Martinez tipped his cap to the Royals dugout, pointing at his heart, also to the Comerica Park crowd. Two of the Royals players, Venezuelans Salvador Perez and Alcides Escobar, came out of their dugout to embrace Martinez.
“He was the guy I followed when I was young,” Perez told the News earlier this month. “And then when I got to the big leagues and got the opportunity to meet him — it was the greatest experiences of my life. Just watching how he played, how he competed every day.
“For me, he was kind of my inspiration, you know? When I was coming up in the big leagues, I wanted to be like him. I wanted to conduct myself like he did. To play for 16 years in the big leagues, that’s a goal for me.”
The Royals gesture touched Martinez.
"I very much respect and appreciate that from the Kansas City Royals," he said. "I never would have thought they would react like that. Much respect. I tipped my hat to them. I played 16 seasons in the big leagues and 15 of them in the Central Division.
"I have faced them my whole career. So I thank them very much."
Before Martinez left the field for the final time, the five-time All-Star and two-time Silver Slugger winner turned and gave a bow.
Martinez's relationship with the fans in Detroit has been stormy over the years. He and Cabrera criticized them for being overly negative during the team's run of four straight division titles.
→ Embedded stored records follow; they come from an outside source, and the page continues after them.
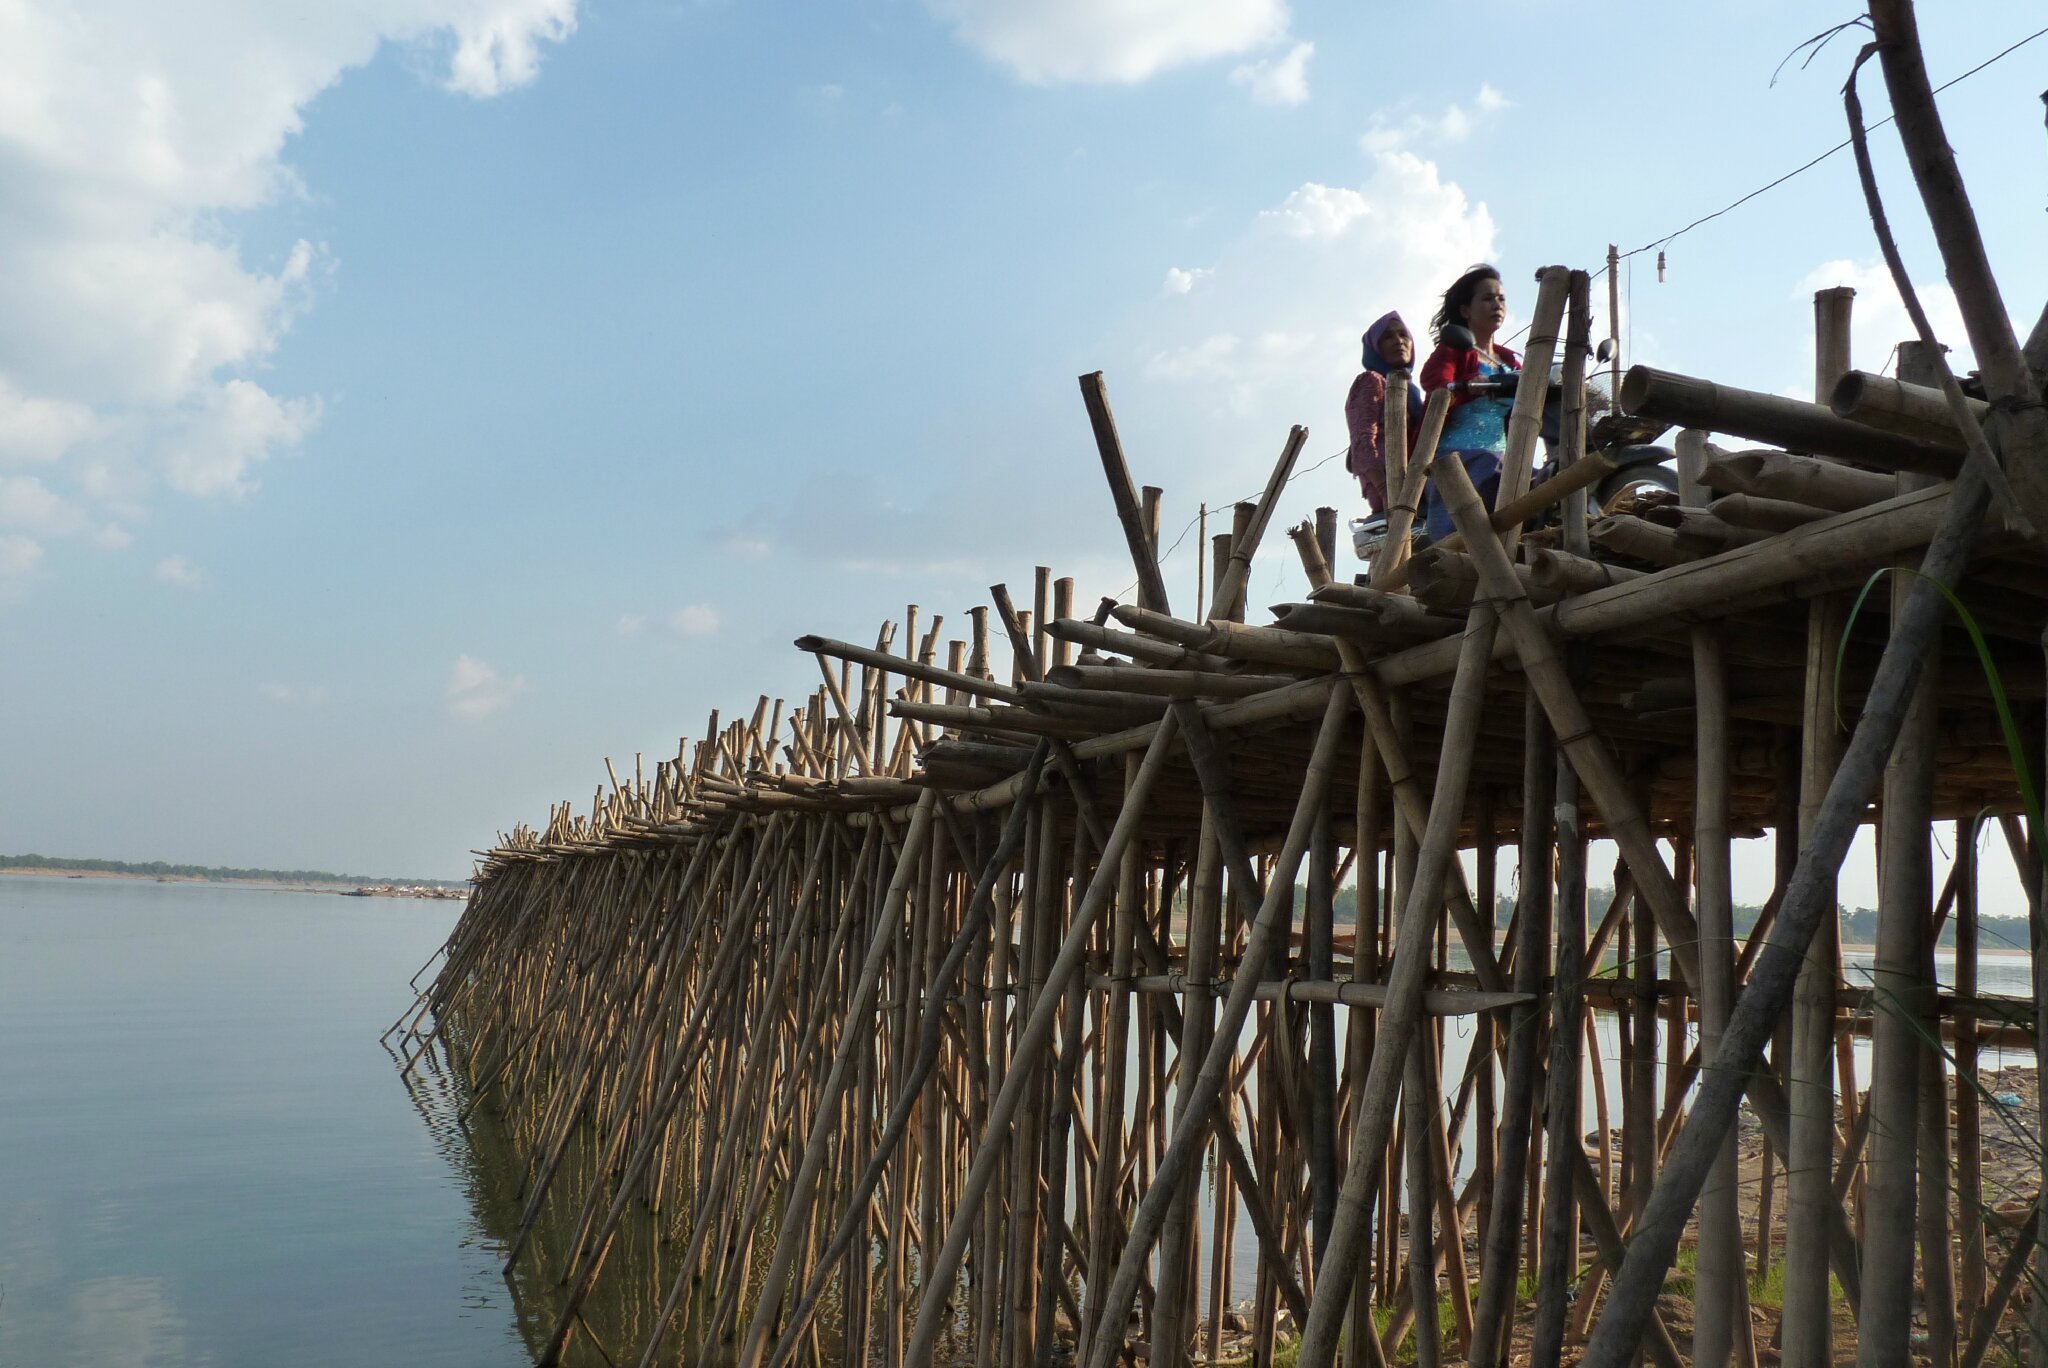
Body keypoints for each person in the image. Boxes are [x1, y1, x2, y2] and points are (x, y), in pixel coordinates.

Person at [1418, 265, 1520, 540]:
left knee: (1537, 480)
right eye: (1487, 298)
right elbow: (1434, 381)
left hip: (1503, 455)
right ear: (1465, 310)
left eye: (1501, 298)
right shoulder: (1454, 348)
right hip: (1459, 456)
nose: (1496, 304)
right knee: (1490, 474)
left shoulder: (1510, 362)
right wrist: (1466, 386)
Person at [1342, 312, 1423, 514]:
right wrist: (1386, 489)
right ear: (1375, 348)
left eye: (1403, 335)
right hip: (1389, 487)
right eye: (1387, 337)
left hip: (1415, 480)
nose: (1398, 341)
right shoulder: (1371, 381)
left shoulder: (1410, 390)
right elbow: (1363, 440)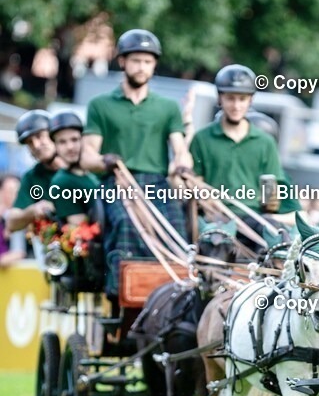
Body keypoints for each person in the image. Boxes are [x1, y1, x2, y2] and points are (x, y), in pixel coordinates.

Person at [80, 29, 191, 297]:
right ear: (122, 62)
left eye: (148, 61)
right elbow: (87, 157)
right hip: (116, 182)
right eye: (136, 60)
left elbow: (179, 149)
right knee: (126, 226)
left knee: (177, 232)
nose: (142, 67)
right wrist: (104, 160)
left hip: (157, 183)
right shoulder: (100, 105)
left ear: (154, 65)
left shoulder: (167, 107)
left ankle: (176, 295)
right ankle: (122, 294)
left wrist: (182, 164)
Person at [190, 64, 300, 221]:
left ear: (251, 100)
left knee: (277, 239)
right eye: (230, 98)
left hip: (253, 216)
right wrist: (206, 203)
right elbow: (195, 180)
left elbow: (270, 187)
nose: (236, 106)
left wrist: (271, 213)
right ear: (220, 98)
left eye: (242, 99)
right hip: (214, 216)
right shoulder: (202, 138)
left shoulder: (265, 142)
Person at [6, 110, 62, 233]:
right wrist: (32, 210)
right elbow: (11, 222)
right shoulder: (32, 177)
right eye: (30, 143)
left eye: (39, 136)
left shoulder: (80, 165)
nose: (36, 145)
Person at [49, 112, 100, 224]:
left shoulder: (95, 172)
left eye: (74, 139)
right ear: (55, 146)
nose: (70, 147)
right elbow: (79, 229)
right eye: (62, 142)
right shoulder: (61, 182)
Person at [0, 174, 25, 266]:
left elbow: (19, 253)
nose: (14, 195)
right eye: (10, 191)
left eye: (17, 192)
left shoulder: (24, 218)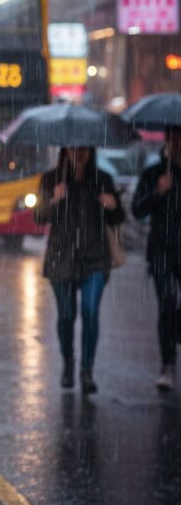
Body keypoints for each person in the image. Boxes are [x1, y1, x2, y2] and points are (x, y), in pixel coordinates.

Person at [35, 146, 124, 394]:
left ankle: (86, 370)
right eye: (74, 149)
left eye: (83, 149)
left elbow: (118, 217)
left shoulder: (102, 179)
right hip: (61, 259)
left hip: (95, 258)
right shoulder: (52, 179)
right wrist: (54, 200)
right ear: (65, 151)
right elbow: (38, 217)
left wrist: (112, 205)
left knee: (90, 312)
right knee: (66, 315)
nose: (79, 154)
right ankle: (68, 362)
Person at [132, 125, 181, 391]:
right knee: (167, 300)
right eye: (174, 138)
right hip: (161, 248)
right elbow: (137, 209)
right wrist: (158, 192)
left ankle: (175, 332)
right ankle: (168, 363)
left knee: (174, 312)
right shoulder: (154, 173)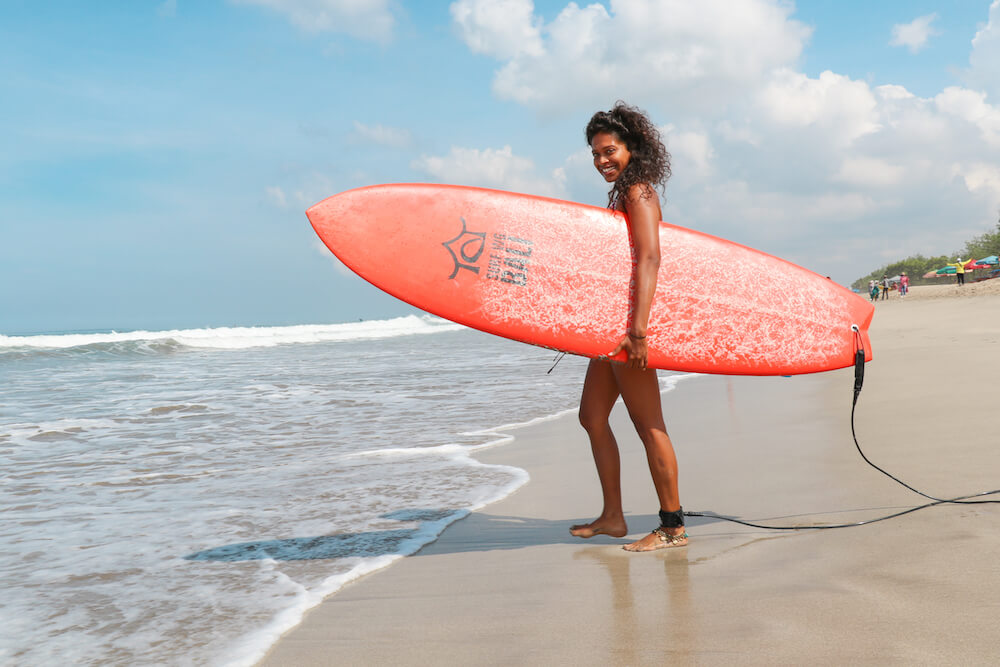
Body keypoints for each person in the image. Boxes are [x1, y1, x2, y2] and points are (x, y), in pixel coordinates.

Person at [569, 102, 686, 552]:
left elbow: (650, 257)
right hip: (611, 329)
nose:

And he was vilified for trying to play peacemaker with Yankees catcher Gary Sanchez during the on-field brawl with the Yankees last season.
"You have to be man enough to admit when you are struggling," he said. "A regular family comes to the ballpark and they are going to spend a lot of money. So they have the right to let you know that you suck.
"But you know what, I can't stand myself when I suck. So whatever anybody else says, it won't hurt me because I know I suck. That's the bottom line. I work my butt off so I don't suck. I want the fans to know, they not only made me a better player, they made me a better person."
The Tigers presented Martinez with the game ball and another gift, this one from the coaching staff, after the game. From the smell of things, they also gave him a beer shower.
“The best part for me has been watching Victor Martinez,” Gardenhire said. “That’s been the coolest part of this year for me, being a part of watching him end his career and seeing how professional he is and how much he’s meant to this clubhouse.
“It’s been a pleasure, I can tell you that.”
Besides the 2,153 hits, Martinez finishes his career with 423 doubles, 246 home runs and 1,178 RBIs. He has hit the 16th most home runs among switch-hitters in Major League Baseball history and ranks 15th in RBIs. His hit total is 23rd.
No Tigers switch-hitter drove in more runs than Martinez.
He will finish ranked fifth in RBI, fourth in batting average and sixth in home runs among all Venezuelan-born players.
“If you didn’t pick his brain, then you weren’t trying to get better,” Gardenhire said. “And it’s not just about playing baseball, but about the whole life of baseball. How to take care of yourself on and off the field.
“He’s willing to talk, you just have to go up and ask him about it. We are going to miss him.”
Martinez is putting his bat and cleats on the shelf, but he will still travel with the Tigers to Minnesota and Milwaukee.
"He said he wanted to sit back and watch the kids play," Gardenhire said. "That's Victor. I get to have another manager on the bench."
Martinez addressed the team after the game.
"If you could have been in that clubhouse and seen him in there," Gardenhire said. "All the players were looking at him and you could see how much they respected him. That tells you all you need to know about this guy.
"He spoke to the guys and it was heartfelt. I was looking at the players' eyes. They were pretty fired up. That was pretty cool. You see things like this in the game and it really tells you how much baseball really means to people. This is a big moment."